_Exercise details_
Down to the final character, output the records below as they stand.

_Records shown_
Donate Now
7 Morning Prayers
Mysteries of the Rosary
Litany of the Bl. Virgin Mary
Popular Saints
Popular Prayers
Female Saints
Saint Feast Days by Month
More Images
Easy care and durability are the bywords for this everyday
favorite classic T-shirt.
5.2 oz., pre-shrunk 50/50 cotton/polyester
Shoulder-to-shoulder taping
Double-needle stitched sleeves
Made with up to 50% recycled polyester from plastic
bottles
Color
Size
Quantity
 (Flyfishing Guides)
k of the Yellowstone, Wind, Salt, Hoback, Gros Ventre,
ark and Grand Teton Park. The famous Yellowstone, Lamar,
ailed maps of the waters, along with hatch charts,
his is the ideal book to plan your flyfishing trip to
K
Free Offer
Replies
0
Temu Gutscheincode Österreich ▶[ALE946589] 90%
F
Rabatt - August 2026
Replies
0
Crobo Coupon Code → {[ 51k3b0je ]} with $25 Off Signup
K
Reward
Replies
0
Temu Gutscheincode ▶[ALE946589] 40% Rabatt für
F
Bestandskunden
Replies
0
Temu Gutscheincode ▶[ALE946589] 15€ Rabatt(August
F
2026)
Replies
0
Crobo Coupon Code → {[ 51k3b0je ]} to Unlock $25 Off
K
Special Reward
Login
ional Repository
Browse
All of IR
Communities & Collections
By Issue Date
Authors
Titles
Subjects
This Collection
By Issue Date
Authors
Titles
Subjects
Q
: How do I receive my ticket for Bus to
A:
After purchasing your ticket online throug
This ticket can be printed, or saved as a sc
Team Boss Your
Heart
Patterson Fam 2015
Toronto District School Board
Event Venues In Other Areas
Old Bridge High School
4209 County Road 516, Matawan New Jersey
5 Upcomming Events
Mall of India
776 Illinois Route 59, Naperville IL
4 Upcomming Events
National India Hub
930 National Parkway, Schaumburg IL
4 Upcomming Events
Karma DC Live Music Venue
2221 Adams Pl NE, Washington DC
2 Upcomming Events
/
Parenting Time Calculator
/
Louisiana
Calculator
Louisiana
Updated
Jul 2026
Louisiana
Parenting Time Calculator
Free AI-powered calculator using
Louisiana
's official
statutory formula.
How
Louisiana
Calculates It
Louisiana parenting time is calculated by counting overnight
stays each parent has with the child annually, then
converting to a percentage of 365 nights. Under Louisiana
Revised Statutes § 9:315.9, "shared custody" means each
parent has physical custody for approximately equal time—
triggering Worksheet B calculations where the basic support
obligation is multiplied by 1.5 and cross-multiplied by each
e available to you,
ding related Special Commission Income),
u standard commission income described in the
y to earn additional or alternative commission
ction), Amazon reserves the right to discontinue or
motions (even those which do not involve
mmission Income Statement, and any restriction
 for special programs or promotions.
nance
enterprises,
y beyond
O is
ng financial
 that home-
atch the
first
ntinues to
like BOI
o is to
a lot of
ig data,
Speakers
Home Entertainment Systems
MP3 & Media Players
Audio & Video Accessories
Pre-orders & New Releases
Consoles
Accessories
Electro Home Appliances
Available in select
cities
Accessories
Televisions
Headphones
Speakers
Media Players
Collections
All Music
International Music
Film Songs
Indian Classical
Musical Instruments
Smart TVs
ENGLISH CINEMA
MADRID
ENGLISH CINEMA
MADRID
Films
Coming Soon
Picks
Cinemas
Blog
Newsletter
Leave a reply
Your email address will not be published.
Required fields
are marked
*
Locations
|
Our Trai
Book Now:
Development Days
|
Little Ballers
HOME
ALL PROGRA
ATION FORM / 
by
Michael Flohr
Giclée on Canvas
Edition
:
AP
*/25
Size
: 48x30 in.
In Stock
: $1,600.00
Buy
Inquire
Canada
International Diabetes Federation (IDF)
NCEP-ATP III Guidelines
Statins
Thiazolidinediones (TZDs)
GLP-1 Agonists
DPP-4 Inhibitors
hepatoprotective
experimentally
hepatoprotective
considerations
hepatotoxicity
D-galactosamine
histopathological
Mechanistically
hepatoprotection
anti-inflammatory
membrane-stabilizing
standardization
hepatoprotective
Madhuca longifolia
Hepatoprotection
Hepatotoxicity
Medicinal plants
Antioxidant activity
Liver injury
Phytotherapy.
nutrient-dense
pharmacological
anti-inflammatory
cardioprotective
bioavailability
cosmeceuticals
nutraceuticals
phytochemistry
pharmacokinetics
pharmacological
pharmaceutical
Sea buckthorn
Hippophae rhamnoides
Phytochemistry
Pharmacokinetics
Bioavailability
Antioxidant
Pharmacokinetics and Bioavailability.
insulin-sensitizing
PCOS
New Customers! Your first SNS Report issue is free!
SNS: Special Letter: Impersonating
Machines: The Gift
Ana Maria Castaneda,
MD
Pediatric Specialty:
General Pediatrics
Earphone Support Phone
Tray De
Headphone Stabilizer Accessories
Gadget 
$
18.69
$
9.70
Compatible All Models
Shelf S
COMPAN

_Reply_
Donate Now
7 Morning Prayers
Mysteries of the Rosary
Litany of the Bl. Virgin Mary
Popular Saints
Popular Prayers
Female Saints
Saint Feast Days by Month
More Images
Easy care and durability are the bywords for this everyday
favorite classic T-shirt.
5.2 oz., pre-shrunk 50/50 cotton/polyester
Shoulder-to-shoulder taping
Double-needle stitched sleeves
Made with up to 50% recycled polyester from plastic
bottles
Color
Size
Quantity
 (Flyfishing Guides)
k of the Yellowstone, Wind, Salt, Hoback, Gros Ventre,
ark and Grand Teton Park. The famous Yellowstone, Lamar,
ailed maps of the waters, along with hatch charts,
his is the ideal book to plan your flyfishing trip to
K
Free Offer
Replies
0
Temu Gutscheincode Österreich ▶[ALE946589] 90%
F
Rabatt - August 2026
Replies
0
Crobo Coupon Code → {[ 51k3b0je ]} with $25 Off Signup
K
Reward
Replies
0
Temu Gutscheincode ▶[ALE946589] 40% Rabatt für
F
Bestandskunden
Replies
0
Temu Gutscheincode ▶[ALE946589] 15€ Rabatt(August
F
2026)
Replies
0
Crobo Coupon Code → {[ 51k3b0je ]} to Unlock $25 Off
K
Special Reward
Login
ional Repository
Browse
All of IR
Communities & Collections
By Issue Date
Authors
Titles
Subjects
This Collection
By Issue Date
Authors
Titles
Subjects
Q
: How do I receive my ticket for Bus to
A:
After purchasing your ticket online throug
This ticket can be printed, or saved as a sc
Team Boss Your
Heart
Patterson Fam 2015
Toronto District School Board
Event Venues In Other Areas
Old Bridge High School
4209 County Road 516, Matawan New Jersey
5 Upcomming Events
Mall of India
776 Illinois Route 59, Naperville IL
4 Upcomming Events
National India Hub
930 National Parkway, Schaumburg IL
4 Upcomming Events
Karma DC Live Music Venue
2221 Adams Pl NE, Washington DC
2 Upcomming Events
/
Parenting Time Calculator
/
Louisiana
Calculator
Louisiana
Updated
Jul 2026
Louisiana
Parenting Time Calculator
Free AI-powered calculator using
Louisiana
's official
statutory formula.
How
Louisiana
Calculates It
Louisiana parenting time is calculated by counting overnight
stays each parent has with the child annually, then
converting to a percentage of 365 nights. Under Louisiana
Revised Statutes § 9:315.9, "shared custody" means each
parent has physical custody for approximately equal time—
triggering Worksheet B calculations where the basic support
obligation is multiplied by 1.5 and cross-multiplied by each
e available to you,
ding related Special Commission Income),
u standard commission income described in the
y to earn additional or alternative commission
ction), Amazon reserves the right to discontinue or
motions (even those which do not involve
mmission Income Statement, and any restriction
 for special programs or promotions.
nance
enterprises,
y beyond
O is
ng financial
 that home-
atch the
first
ntinues to
like BOI
o is to
a lot of
ig data,
Speakers
Home Entertainment Systems
MP3 & Media Players
Audio & Video Accessories
Pre-orders & New Releases
Consoles
Accessories
Electro Home Appliances
Available in select
cities
Accessories
Televisions
Headphones
Speakers
Media Players
Collections
All Music
International Music
Film Songs
Indian Classical
Musical Instruments
Smart TVs
ENGLISH CINEMA
MADRID
ENGLISH CINEMA
MADRID
Films
Coming Soon
Picks
Cinemas
Blog
Newsletter
Leave a reply
Your email address will not be published.
Required fields
are marked
*
Locations
|
Our Trai
Book Now:
Development Days
|
Little Ballers
HOME
ALL PROGRA
ATION FORM / 
by
Michael Flohr
Giclée on Canvas
Edition
:
AP
*/25
Size
: 48x30 in.
In Stock
: $1,600.00
Buy
Inquire
Canada
International Diabetes Federation (IDF)
NCEP-ATP III Guidelines
Statins
Thiazolidinediones (TZDs)
GLP-1 Agonists
DPP-4 Inhibitors
hepatoprotective
experimentally
hepatoprotective
considerations
hepatotoxicity
D-galactosamine
histopathological
Mechanistically
hepatoprotection
anti-inflammatory
membrane-stabilizing
standardization
hepatoprotective
Madhuca longifolia
Hepatoprotection
Hepatotoxicity
Medicinal plants
Antioxidant activity
Liver injury
Phytotherapy.
nutrient-dense
pharmacological
anti-inflammatory
cardioprotective
bioavailability
cosmeceuticals
nutraceuticals
phytochemistry
pharmacokinetics
pharmacological
pharmaceutical
Sea buckthorn
Hippophae rhamnoides
Phytochemistry
Pharmacokinetics
Bioavailability
Antioxidant
Pharmacokinetics and Bioavailability.
insulin-sensitizing
PCOS
New Customers! Your first SNS Report issue is free!
SNS: Special Letter: Impersonating
Machines: The Gift
Ana Maria Castaneda,
MD
Pediatric Specialty:
General Pediatrics
Earphone Support Phone
Tray De
Headphone Stabilizer Accessories
Gadget 
$
18.69
$
9.70
Compatible All Models
Shelf S
COMPAN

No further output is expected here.